In this problem, you will be working with the ames_housing.csv dataset (available on Courseworks). It contains information about the homes sold in Ames, Iowa, between 2006 and 2010. The dataset includes 18 variables and covers a wide range of home characteristics. For the purpose of this assignment, you are going to work with the following variables:

  • Sales_Price - Sale Price
  • Neighborhood - Physical locations within Ames city limits
  • Roof_Style - Type of roof
  • Fence - Fence quality
  • TotRms_AbvGrd - Total rooms above grade (does not include bathrooms)
  • Gr_Liv_Area - Above grade(ground) living area square feet

 

  1. Plot a histogram of the Sale_Price variable: add labels (title, subtitle, x and y labels); adjust the limits of the x axis by adding new ticks to it (step size = 100,000) and changing the angle of ticks to 60; change the theme to minimal; change the colors of bins and bin outlines (it is up to you to pick colors); add a blue vertical line that represents the mean value of the variable.

 

  1. Use a stacked barplot to visualize the relationship between these two categorical variables (make sure the bars have the same height); add labels to the plot (title, subtitle, x and y labels).

 

  1. Plot a boxplot of the Sales_Price variable reflecting the North_Ames and College_Creek neighborhoods; add black dots to these boxplots that represent the average prices in these groups; make boxplots transparent (use transparency rate of 0.45).

 

  1. Add a new variable to the dataset (name it Rooms) that will split all homes in the dataset into the following three groups based on the total number of rooms above the ground: "2-4", "5-8", and "9 or more". In other words, you need to create a factor variable with 3 levels by converting the TotRms_AbvGrd variable. (Hint: you might want to check out the case_when() function from dpyr package).

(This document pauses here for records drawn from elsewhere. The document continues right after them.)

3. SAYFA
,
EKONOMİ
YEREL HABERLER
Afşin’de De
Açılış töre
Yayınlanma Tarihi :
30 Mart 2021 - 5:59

    Plot a barplot of the Rooms variable: add labels to this barplot that display the exact frequency of each category. Plot another barplot of the Rooms variable with labels that display the frequency of each category as percentages. Now create a composition (assemble) of these plots (it is up to you to pick a layout). In other words, combine these barplots in one plot.

 

  1. Plot the Sale_Price variable (Y) against the Gr_Liv_Area variable (X): add labels to the scatterplot (title, subtitle, caption, x and y labels) and change their colors; change the size and shape of datapoints; change the color of datapoints based on the Rooms variable; move the legends to the left.

 

  1. Plot the Sale_Price variable (Y) against the Gr_Liv_Area variable (X) for each level of the Rooms variable separately, using facets.